═════ PASSAGE ═════

He was everything his father wasn’t – one of the most successful monarchs of the middle ages. He married Philippa of Hainault (DA). Per westminster-abbey.org “Philippa of Hainault was born in 1314 and often accompanied Edward on his foreign expeditions. She died in 1369. The king was devoted to her and spent about £3,000 on her tomb in the Confessor’s chapel at the Abbey. The queen’s alabaster effigy, by Hennequin of Liège, is undoubtedly a portrait. She originally held the string of her cloak in one hand and a sceptre but the hands are now broken. The tomb has been much mutilated over the centuries and most of its decoration has disappeared and there is no inscription.”
“The king himself died soon after of a stroke on 21 June 1377 and was buried near his wife in the chapel of St Edward the Confessor in the Abbey. The wooden effigy carried at his funeral is preserved in the Abbey Museum and is thought to be taken from a death mask.”
They had 14 children – some died as infants and one died of the Black Death. One who survived was …
John of Gaunt, Plantagenet Duke (DA).
He was born Mar Mar 1340 in St Bavon’s Abbey, Ghent, Flanders. He married Constance of Castile for political and dynastic reasons. After she died he married his true love Katherine to legitimize their relationship and their children.
(Katherine’s sister was the wife of Geoffrey Chaucer.) John married Catherine Swynford Roet (DA) Duchess on 13 Jan 1396 in Lincoln Cathedral. King Richard legitimized their children under English law, but stipulated they were not eligible for royal succession. (That didn’t stop Katherine’s great-great grandson Henry VII from winning the crown.)
Between them, John and Katherine started the Tudor and Yorkist Royal Houses; most of the European Royal Houses trace their origins back to them through intermarriage.
Katherine and John fulfilled an ancient prophecy of Merlin: “thou shalt get kings though thou be none!” This was the problem Henry VII and Henry VIII had to deal with; we share their line to at least here. I’m too tired to figure out exactly where the lines separate …
I’m going to skim the rest of our line to Lady Elizabeth Brooke, since I don’t think we have Westminster connections again until our ancestors served the Tudors. When Henry VIII “hit on” our Lady Elizabeth Brooke, he was hitting on a distant cousin. Pffft, typical Tudor.
Our line from John of Gaunt and Catherine Swynford comes through:
Joan De Beaufort who married Ralph Neville, 1st Earl of Westmoreland
Their son Sir Edward Neville married Catherine Howard. (Yes, THE Howards.)
Their daughter Margaret Neville married John Brooke, Lord Cobham, 7th Baron of Cobham.
Their son Thomas Brooke, Lord Cobham, 8th Baron of Cobham married Dorothy HEYDEN or Haydon. Dorothy was the daughter of Sir Henry Heydon and Ann Boleyn; Anne Boleyn was the daughter of Sir Geoffrey Boleyn. (Thus, relatives of THE Boleyns.)
Thomas and Dorothy’s daughter was our Lady Elizabeth Brooke who married Sir Thomas Wyatt the Poet!!

═════

**BRIEF A:**
Repeat the family history passage word for word from "Between them, John" to "them through intermarriage.".

═════ RECORD EXCERPTS ═════

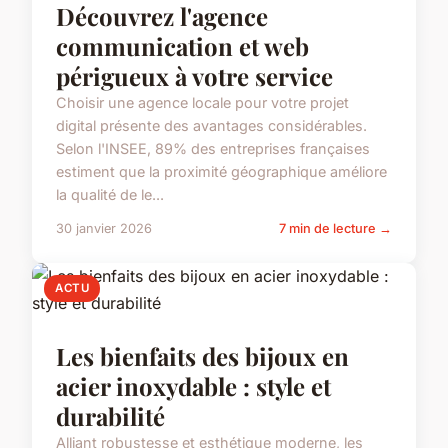
Découvrez l'agence
communication et web
périgueux à votre service
Choisir une agence locale pour votre projet
digital présente des avantages considérables.
Selon l'INSEE, 89% des entreprises françaises
estiment que la proximité géographique améliore
la qualité de le...
30 janvier 2026
7 min de lecture →
ACTU
Les bienfaits des bijoux en
acier inoxydable : style et
durabilité
Alliant robustesse et esthétique moderne, les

═════

**BRIEF B:**
Reproduce the text lines of the rows above without changing a word, and leave out the pictures.

**PROBLEM SOLUTION A:**
Between them, John and Katherine started the Tudor and Yorkist Royal Houses; most of the European Royal Houses trace their origins back to them through intermarriage.

**PROBLEM SOLUTION B:**
Découvrez l'agence
communication et web
périgueux à votre service
Choisir une agence locale pour votre projet
digital présente des avantages considérables.
Selon l'INSEE, 89% des entreprises françaises
estiment que la proximité géographique améliore
la qualité de le...
30 janvier 2026
7 min de lecture →
ACTU
Les bienfaits des bijoux en
acier inoxydable : style et
durabilité
Alliant robustesse et esthétique moderne, les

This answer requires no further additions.